Exercise instructions: Could you reproduce, word for word, everything below from the line containing "Server-side cursors (read-only, non-scrolling)" down to the line containing "NetBSD 2.1 RC5 released", with both of those lines included and no others?

Data for review:
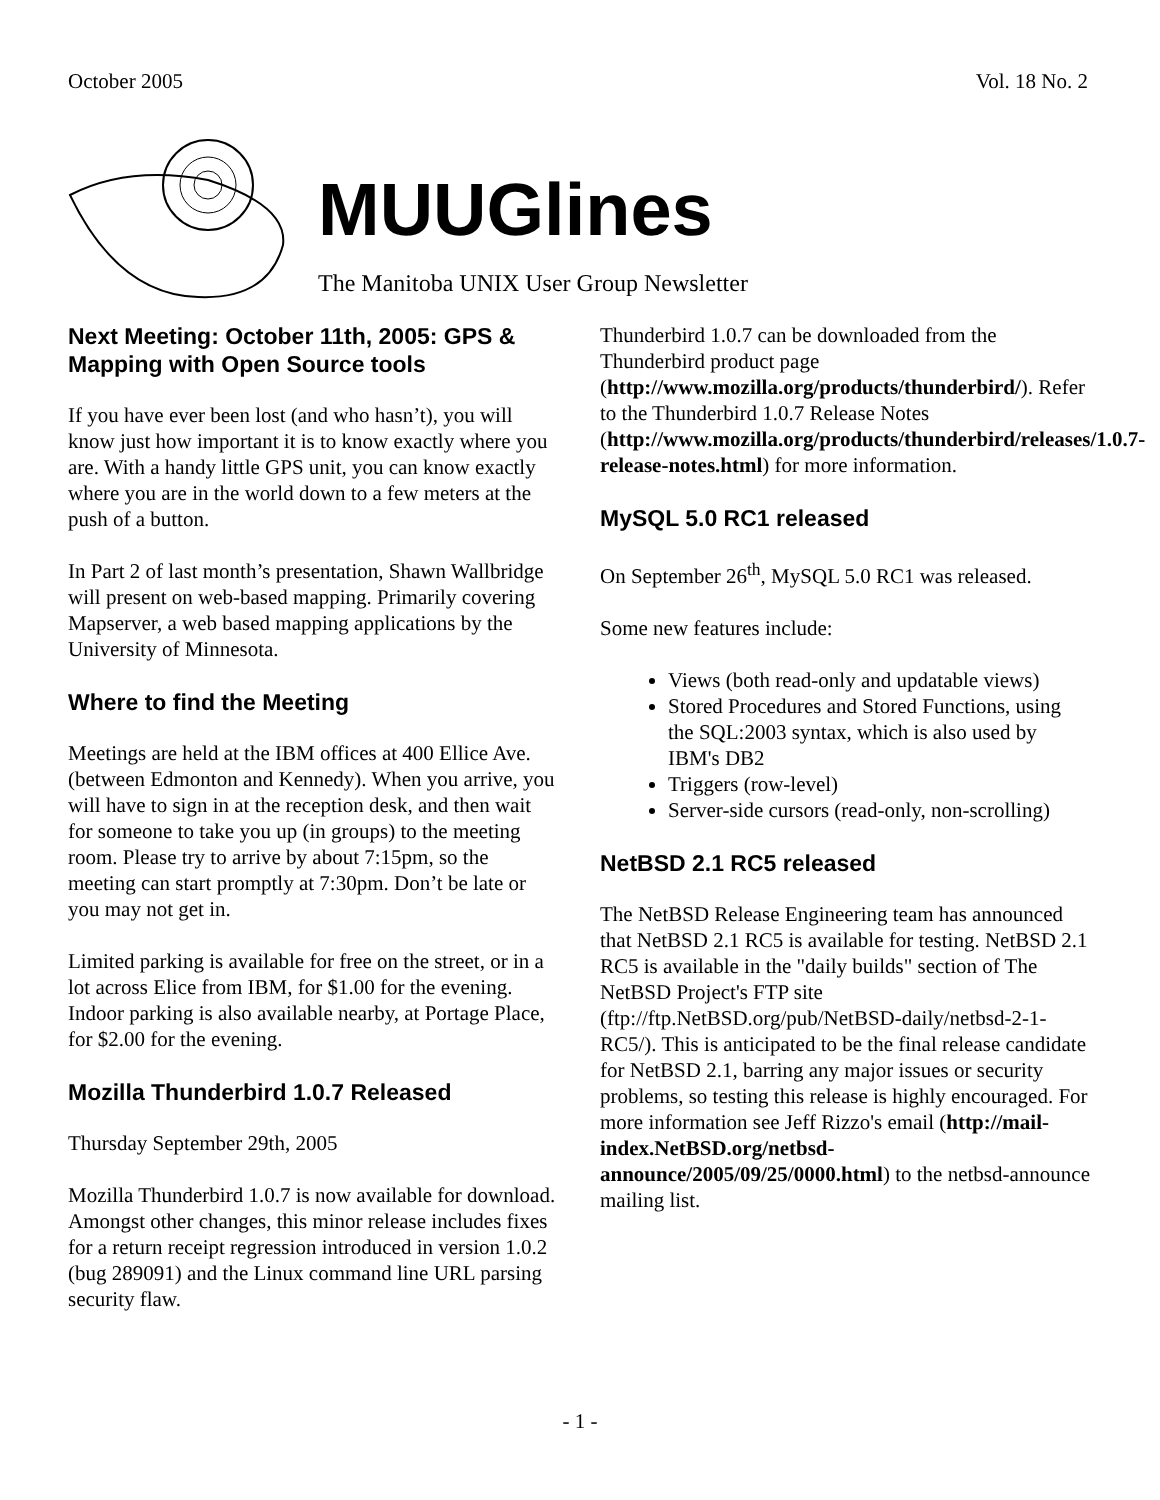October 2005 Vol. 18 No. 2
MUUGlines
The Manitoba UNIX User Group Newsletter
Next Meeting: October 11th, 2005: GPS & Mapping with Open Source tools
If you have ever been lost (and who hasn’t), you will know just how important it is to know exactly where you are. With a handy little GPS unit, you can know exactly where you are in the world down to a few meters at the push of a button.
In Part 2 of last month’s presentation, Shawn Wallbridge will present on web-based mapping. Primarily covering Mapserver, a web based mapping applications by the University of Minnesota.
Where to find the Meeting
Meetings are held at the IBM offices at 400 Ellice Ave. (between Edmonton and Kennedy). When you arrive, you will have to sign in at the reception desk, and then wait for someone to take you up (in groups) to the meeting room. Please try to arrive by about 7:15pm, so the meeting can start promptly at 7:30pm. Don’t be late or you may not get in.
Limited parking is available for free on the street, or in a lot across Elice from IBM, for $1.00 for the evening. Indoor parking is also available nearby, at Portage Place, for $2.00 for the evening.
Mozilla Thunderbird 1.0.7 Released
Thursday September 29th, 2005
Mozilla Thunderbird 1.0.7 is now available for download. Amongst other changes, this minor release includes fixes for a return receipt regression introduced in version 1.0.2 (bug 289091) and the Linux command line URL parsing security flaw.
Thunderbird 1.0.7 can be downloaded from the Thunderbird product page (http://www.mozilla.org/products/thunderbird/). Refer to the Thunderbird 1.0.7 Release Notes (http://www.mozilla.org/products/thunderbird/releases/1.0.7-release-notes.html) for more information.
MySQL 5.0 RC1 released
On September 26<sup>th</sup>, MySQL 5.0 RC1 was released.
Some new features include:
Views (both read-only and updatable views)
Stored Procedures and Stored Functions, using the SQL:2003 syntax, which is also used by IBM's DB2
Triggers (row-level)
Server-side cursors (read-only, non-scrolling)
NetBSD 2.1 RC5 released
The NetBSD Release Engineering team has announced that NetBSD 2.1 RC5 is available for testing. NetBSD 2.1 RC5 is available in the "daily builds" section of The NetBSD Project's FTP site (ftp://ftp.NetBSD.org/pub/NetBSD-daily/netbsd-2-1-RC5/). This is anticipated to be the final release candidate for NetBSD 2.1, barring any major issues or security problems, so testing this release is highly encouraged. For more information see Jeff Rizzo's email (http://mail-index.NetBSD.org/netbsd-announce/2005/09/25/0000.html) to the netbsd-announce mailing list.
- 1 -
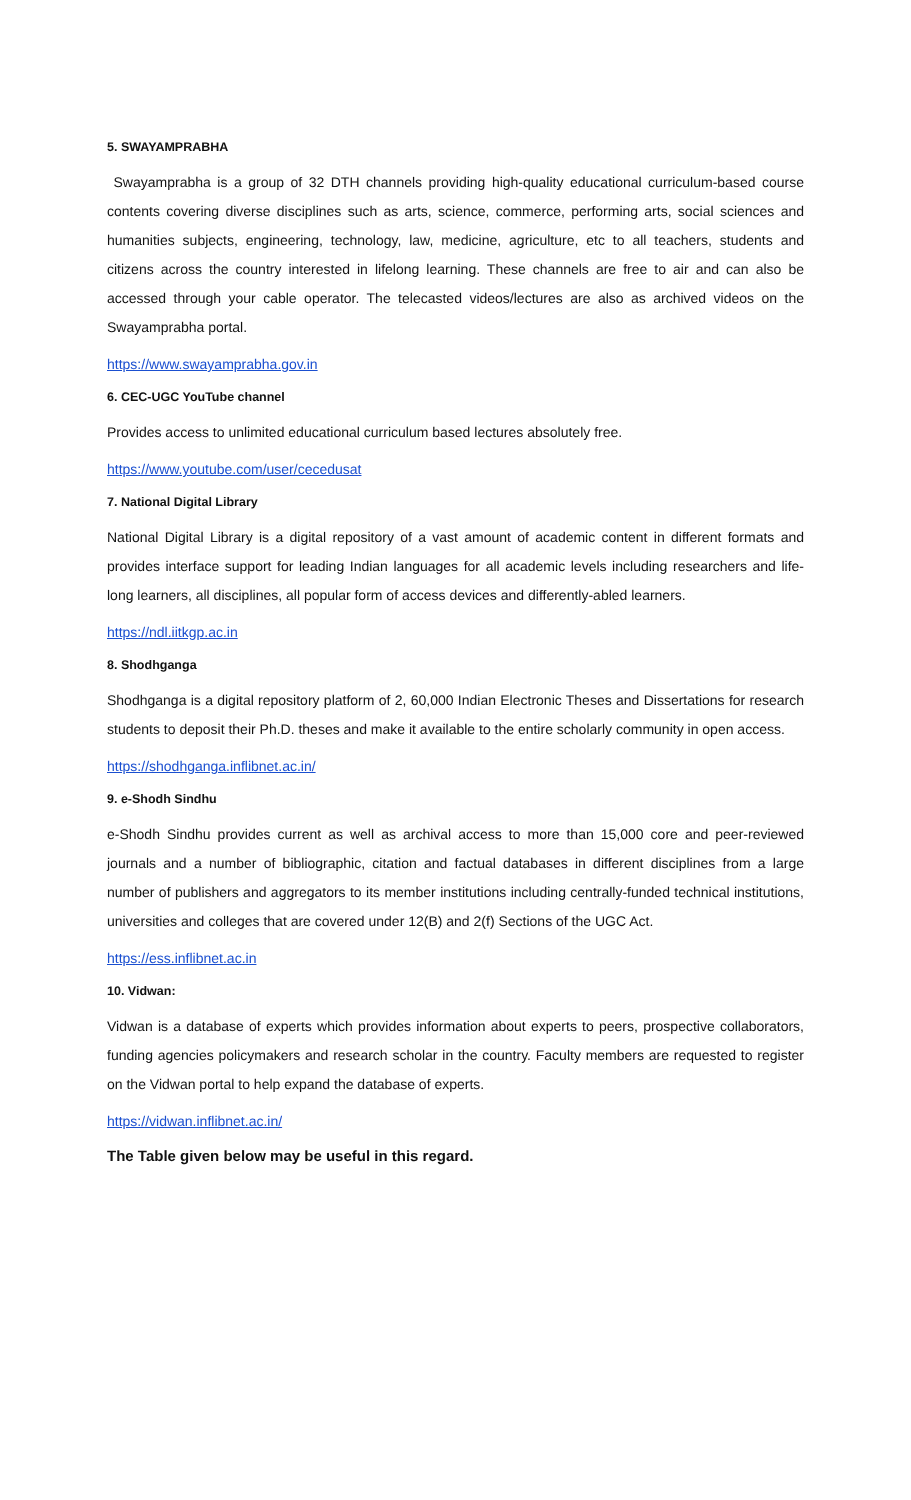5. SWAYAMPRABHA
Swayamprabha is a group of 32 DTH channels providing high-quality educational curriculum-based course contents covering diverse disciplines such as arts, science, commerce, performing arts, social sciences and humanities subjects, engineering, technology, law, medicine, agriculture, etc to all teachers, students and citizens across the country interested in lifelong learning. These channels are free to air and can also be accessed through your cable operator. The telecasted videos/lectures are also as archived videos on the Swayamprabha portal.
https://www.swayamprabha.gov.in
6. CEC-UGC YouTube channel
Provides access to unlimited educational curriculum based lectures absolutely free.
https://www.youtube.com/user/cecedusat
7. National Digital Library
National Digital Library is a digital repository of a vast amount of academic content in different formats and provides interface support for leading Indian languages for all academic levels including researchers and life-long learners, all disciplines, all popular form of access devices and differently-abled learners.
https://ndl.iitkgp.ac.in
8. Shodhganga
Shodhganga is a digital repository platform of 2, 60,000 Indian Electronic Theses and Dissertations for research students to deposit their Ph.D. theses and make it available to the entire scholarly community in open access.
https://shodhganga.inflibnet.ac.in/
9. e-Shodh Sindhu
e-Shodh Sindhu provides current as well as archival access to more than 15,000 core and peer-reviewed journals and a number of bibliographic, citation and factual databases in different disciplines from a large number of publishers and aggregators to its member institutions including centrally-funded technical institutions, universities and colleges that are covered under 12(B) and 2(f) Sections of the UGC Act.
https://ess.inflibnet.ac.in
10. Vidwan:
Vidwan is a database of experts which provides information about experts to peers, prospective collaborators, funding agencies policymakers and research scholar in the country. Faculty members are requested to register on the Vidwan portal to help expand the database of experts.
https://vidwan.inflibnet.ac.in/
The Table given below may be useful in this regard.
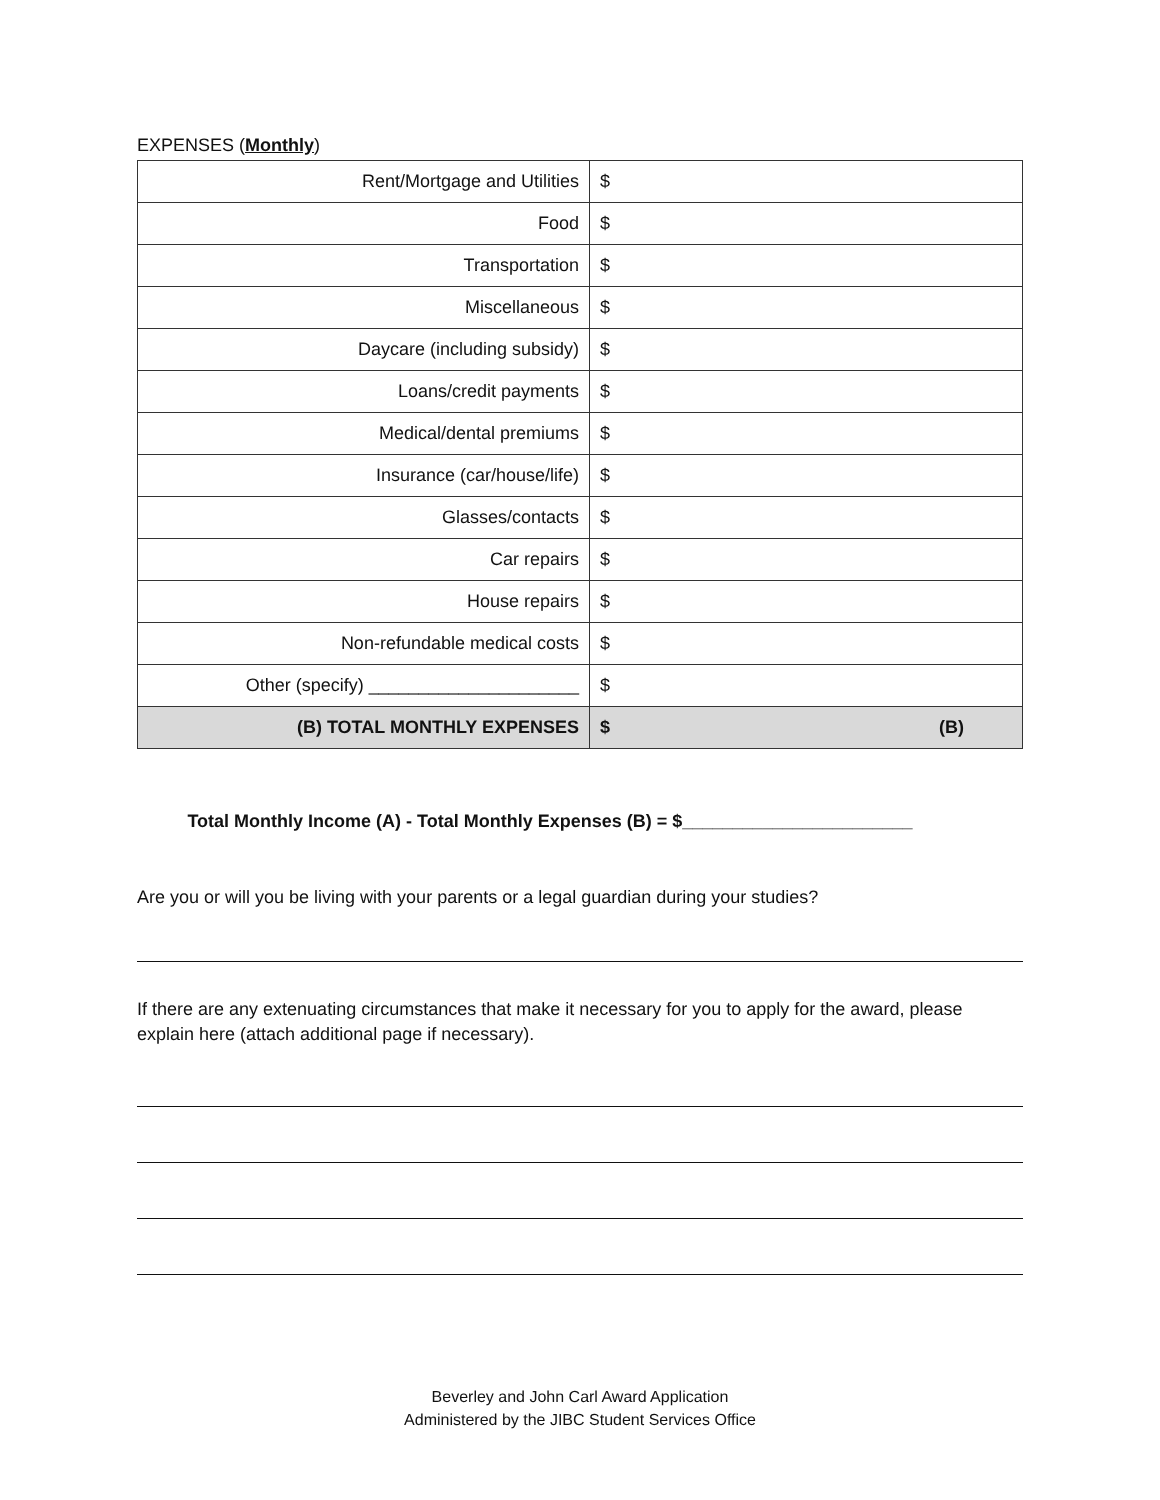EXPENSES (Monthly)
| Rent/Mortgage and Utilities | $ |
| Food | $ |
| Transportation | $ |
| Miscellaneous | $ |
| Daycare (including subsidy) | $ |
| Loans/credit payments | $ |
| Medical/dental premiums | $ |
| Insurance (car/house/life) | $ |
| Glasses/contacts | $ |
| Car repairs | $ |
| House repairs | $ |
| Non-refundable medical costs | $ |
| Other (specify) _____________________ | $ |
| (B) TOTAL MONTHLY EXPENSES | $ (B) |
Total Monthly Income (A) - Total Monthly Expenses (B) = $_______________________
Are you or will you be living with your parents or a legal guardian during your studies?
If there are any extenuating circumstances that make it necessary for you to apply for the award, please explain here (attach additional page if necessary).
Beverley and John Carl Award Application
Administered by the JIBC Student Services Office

Your response:
Server-side cursors (read-only, non-scrolling)
NetBSD 2.1 RC5 released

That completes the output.